North East motorists could be hit by charges on Tyne bridges
Motorists could soon be forced to pay a toll in order to cross the River Tyne, in a bid to tackle what has been described as a “public health crisis”.
Under proposals designed to reduce air pollution and improve public health, vans and cars would be charged a £1.70 toll to cross the Tyne, Redheugh and Swing bridges, which link Newcastle and Gateshead.
A higher toll of £3.40 would be applied for lorries, while buses and taxis would not be required to pay.
Cabinet members for councils in Newcastle, Gateshead and North Tyneside have been considering the measures, following a legal order from the Government demanding that they, and many authorities across the country, improve air quality in their regions by 2021.

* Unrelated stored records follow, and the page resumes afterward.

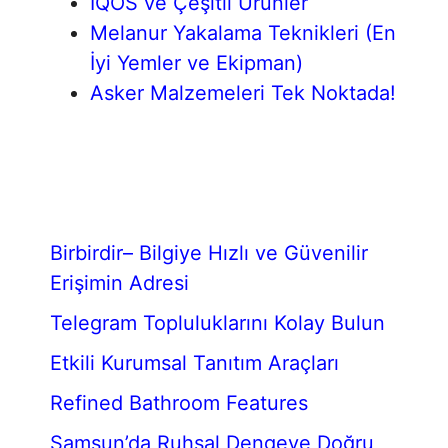
IQOS ve Çeşitli Ürünler
Melanur Yakalama Teknikleri (En
İyi Yemler ve Ekipman)
Asker Malzemeleri Tek Noktada!
Birbirdir– Bilgiye Hızlı ve Güvenilir
Erişimin Adresi
Telegram Topluluklarını Kolay Bulun
Etkili Kurumsal Tanıtım Araçları
Refined Bathroom Features
Samsun’da Ruhsal Dengeye Doğru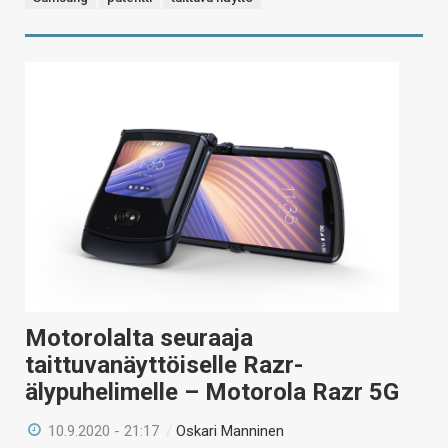
Motorolalta seuraaja
taittuvanäyttöiselle Razr-
älypuhelimelle – Motorola Razr 5G
10.9.2020 - 21:17
/
Oskari Manninen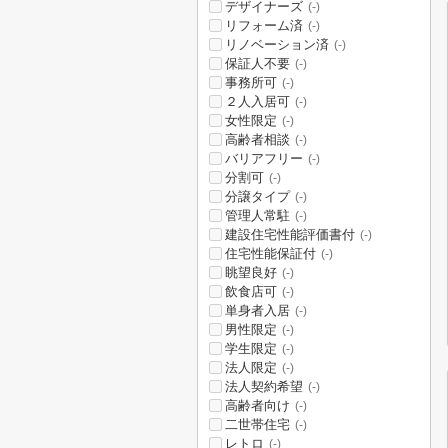
デザイナーズ
(-)
リフォーム済
(-)
リノベーション済
(-)
保証人不要
(-)
事務所可
(-)
２人入居可
(-)
女性限定
(-)
高齢者相談
(-)
バリアフリー
(-)
分割可
(-)
分譲タイプ
(-)
管理人常駐
(-)
建設住宅性能評価書付
(-)
住宅性能保証付
(-)
眺望良好
(-)
飲食店可
(-)
単身者入居
(-)
男性限定
(-)
学生限定
(-)
法人限定
(-)
法人契約希望
(-)
高齢者向け
(-)
二世帯住宅
(-)
レトロ
(-)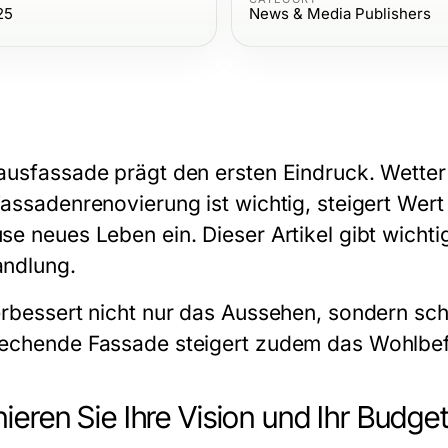
25
News & Media Publishers
ausfassade prägt den ersten Eindruck. Wetter 
Fassadenrenovierung ist wichtig, steigert Wert
se neues Leben ein. Dieser Artikel gibt wichti
ndlung.
erbessert nicht nur das Aussehen, sondern sch
echende Fassade steigert zudem das Wohlbef
nieren Sie Ihre Vision und Ihr Budget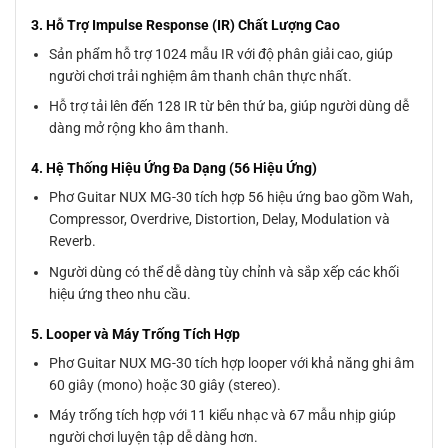
3. Hỗ Trợ Impulse Response (IR) Chất Lượng Cao
Sản phẩm hỗ trợ 1024 mẫu IR với độ phân giải cao, giúp
người chơi trải nghiệm âm thanh chân thực nhất.
Hỗ trợ tải lên đến 128 IR từ bên thứ ba, giúp người dùng dễ
dàng mở rộng kho âm thanh.
4. Hệ Thống Hiệu Ứng Đa Dạng (56 Hiệu Ứng)
Phơ Guitar NUX MG-30 tích hợp 56 hiệu ứng bao gồm Wah,
Compressor, Overdrive, Distortion, Delay, Modulation và
Reverb.
Người dùng có thể dễ dàng tùy chỉnh và sắp xếp các khối
hiệu ứng theo nhu cầu.
5. Looper và Máy Trống Tích Hợp
Phơ Guitar NUX MG-30 tích hợp looper với khả năng ghi âm
60 giây (mono) hoặc 30 giây (stereo).
Máy trống tích hợp với 11 kiểu nhạc và 67 mẫu nhịp giúp
người chơi luyện tập dễ dàng hơn.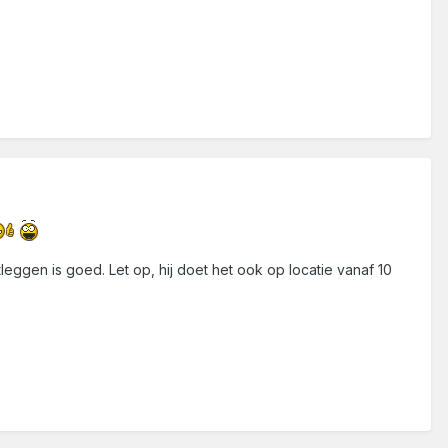
leggen is goed. Let op, hij doet het ook op locatie vanaf 10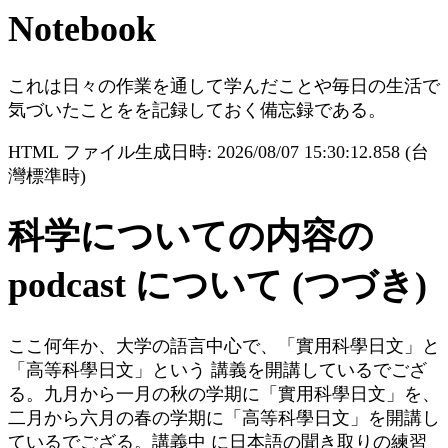
Notebook
これは日々の作業を通して学んだことや毎日の生活で
気づいたことをを記録しておく備忘録である。
HTML ファイル生成日時: 2026/08/07 15:30:12.858 (台
灣標準時)
科学についての内容の
podcast について (つづき)
ここ何年か、大学の語言中心で、「實用科學日文」と
「高等科學日文」という 講義を開講しているでござ
る。九月から一月の秋の学期に「實用科學日文」を、
二月から六月の春の学期に「高等科學日文」を開講し
ているでござる。講義中 に日本語の聞き取りの練習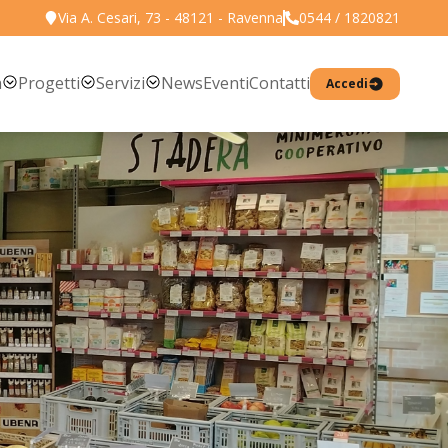
Via A. Cesari, 73 - 48121 - Ravenna
0544 / 1820821
Torna all'elenco prodotti
a
Progetti
Servizi
News
Eventi
Contatti
Accedi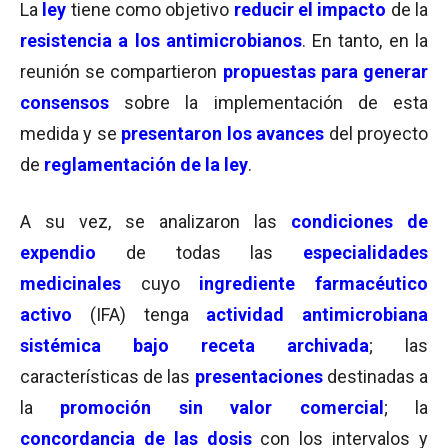
La
ley
tiene como objetivo
reducir el impacto
de la
resistencia a los antimicrobianos
. En tanto, en la
reunión se compartieron
propuestas para generar
consensos
sobre la implementación de esta
medida y se
presentaron los avances
del proyecto
de
reglamentación de la ley
.
A su vez, se analizaron las
condiciones de
expendio
de todas las
especialidades
medicinales
cuyo
ingrediente farmacéutico
activo
(IFA) tenga
actividad antimicrobiana
sistémica bajo receta archivada
; las
características de las
presentaciones
destinadas a
la
promoción sin valor comercial
; la
concordancia de las dosis
con los intervalos y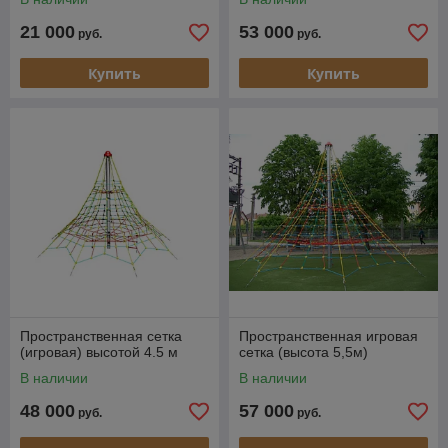
21 000
53 000
руб.
руб.
Купить
Купить
Пространственная сетка
Пространственная игровая
(игровая) высотой 4.5 м
сетка (высота 5,5м)
В наличии
В наличии
48 000
57 000
руб.
руб.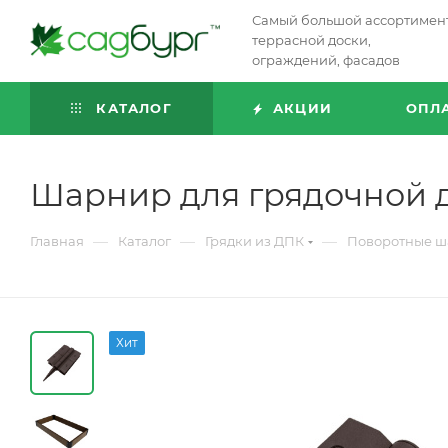
Самый большой ассортимен
террасной доски,
ограждений, фасадов
КАТАЛОГ
АКЦИИ
ОПЛ
Шарнир для грядочной д
—
—
—
Главная
Каталог
Грядки из ДПК
Поворотные 
Хит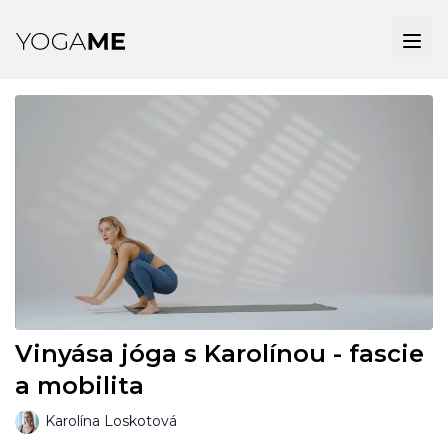
Vinyása jóga s Karolínou - fascie
a mobilita
Karolína Loskotová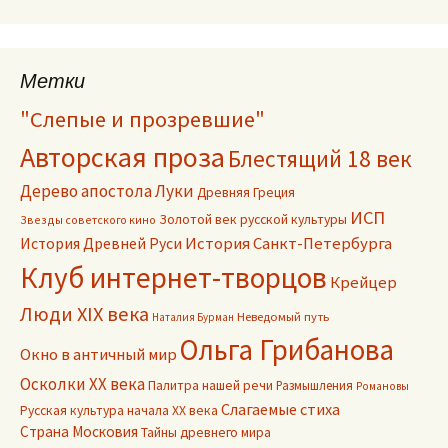
Метки
"Слепые и прозревшие"
Авторская проза
Блестящий 18 век
Дерево апостола Луки
Древняя Греция
ИСП
Золотой век русской культуры
Звезды советского кино
История Древней Руси
История Санкт-Петербурга
Клуб интернет-творцов
Крейцер
Люди XIX века
Неведомый путь
Наталия Бурман
Ольга Грибанова
Окно в античный мир
Осколки ХХ века
Палитра нашей речи
Размышления
Романовы
Слагаемые стиха
Русская культура начала ХХ века
Страна Московия
Тайны древнего мира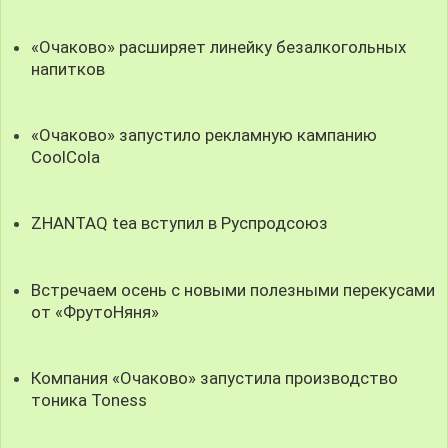
«Очаково» расширяет линейку безалкогольных
напитков
«Очаково» запустило рекламную кампанию
CoolCola
ZHANTAQ tea вступил в Руспродсоюз
Встречаем осень с новыми полезными перекусами
от «ФрутоНяня»
Компания «Очаково» запустила производство
тоника Toness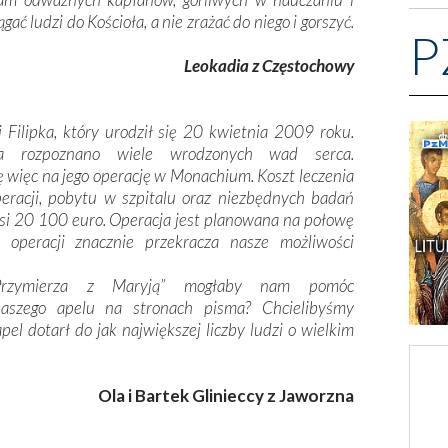
ć ludzi do Kościoła, a nie zrażać do niego i gorszyć.
P
Leokadia z Częstochowy
 Filipka, który urodził się 20 kwietnia 2009 roku.
a rozpoznano wiele wrodzonych wad serca.
 więc na jego operację w Monachium. Koszt leczenia
operacji, pobytu w szpitalu oraz niezbędnych badań
i 20 100 euro. Operacja jest planowana na połowę
operacji znacznie przekracza nasze możliwości
Przymierza z Maryją” mogłaby nam pomóc
aszego apelu na stronach pisma? Chcielibyśmy
el dotarł do jak największej liczby ludzi o wielkim
Ola i Bartek Glinieccy z Jaworzna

The Government has also asked the three councils to consider implementing a clean air zone, which could see lorries, buses and coaches charged around £50 a day to drive within the zone.
Meanwhile, vans, taxis and cars could be hit by a £12.50 daily charge.
But Newcastle City Council has said that tests run by councils have suggested that even the highest level of clean air zone would “not be enough on its own to address the problem” of air pollution, which is why toll charges are coming under consideration.
Councillor Nick Forbes, the Labour leader of Newcastle City Council, told the Evening Chronicle: “This is a public health crisis that has been several decades in the making.
“As councils we are not prepared to stand by and let people continue to die as a result of poor air quality.
“We have a responsibility both legally and morally to do something about it. Doing nothing is not an option.”
Other measures being considered include a low emission zone which would see lorries, buses and taxis that do not meet minimum emissions requirements banned from entering Newcastle city centre at certain times.
The proposals will be discussed during a public consultation which will run from March 6 to May 17, and will be open to all local residents, workers, students and businesses.
Additional, non-charging measures are also being considered as well as ways of financially supporting those on lower incomes to switch to public transport in the event of charges being implemented.
Members of the public will also be asked to comment on the level of potential charges.